Jane Crow
The Life of Pauli Murray
Rosalind Rosenberg’s long-delayed biography, Jane Crow: The Life of Pauli Murray, uses the papers of Pauli Murray deposited at Radcliffe’s Schlesinger Library to give voice to Murray’s experience in a way Murray couldn’t in her own time. Mentee of Eleanor Roosevelt, mixed-race middle-class Southerner of the Jim Crow era, gender dysphoric, poet, lawyer, professor, Episcopal priest, and civil rights activist, Pauli Murray lived an epic life and laid claim to many identities. Because, and sometimes in spite of this, Murray, a person who never stayed in one place for more than a few years, made a life in social justice.

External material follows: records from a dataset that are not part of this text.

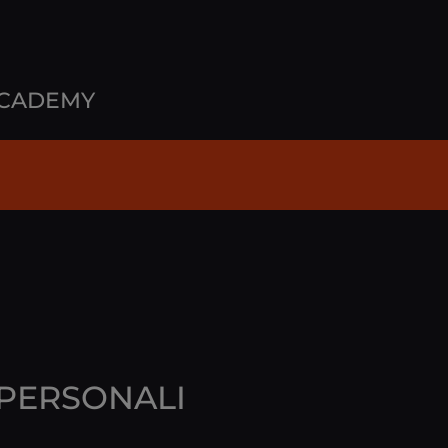
ACADEMY
 PERSONALI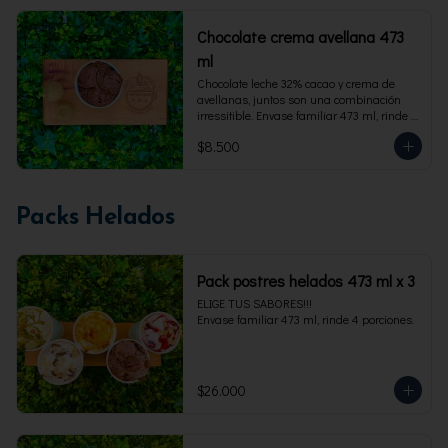
Chocolate crema avellana 473
ml
Chocolate leche 32% cacao y crema de 
avellanas, juntos son una combinación 
irressitible. Envase familiar 473 ml, rinde 4 
porciones.
$8.500
Packs Helados
Pack postres helados 473 ml x 3
ELIGE TUS SABORES!!!

Envase familiar 473 ml, rinde 4 porciones.
$26.000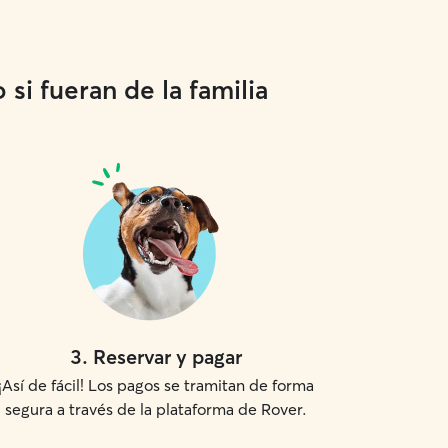
si fueran de la familia
3
.
Reservar y pagar
¡Así de fácil! Los pagos se tramitan de forma
segura a través de la plataforma de Rover.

But, just like the prophet who is not accepted in his hometown, the communities in which Murray worked often found her personally uncomfortable and her work either too radical or seemingly self-obvious. Many overlooked Murray’s role as a visionary, yet her work as a lawyer and activist presaged several major civil rights fights, including racial segregation, private housing discrimination, and gender discrimination, among others. Murray’s efforts culminated in coining “Jane Crow”—a term for the double oppression experienced by black women. “Jane Crow” helped Murray address much of her lived experience but not her gender dysphoria. After early unsuccessful bids for medical intervention, Murray internalized her feelings of “betweenness” and suffered under heteronormative pressures regarding her gender and sexual expression. Ultimately, Murray never experienced the civil rights movement that may have enabled her to name and resolve this experience of her body. Rosenberg tells Murray’s story as she lived it but also casts a well-informed, modern eye on the intersections and omissions within that life. Her striking interpretive work clearly shows what Murray herself suspected: that everything Murray did was “part of history … an instrument for achieving things.”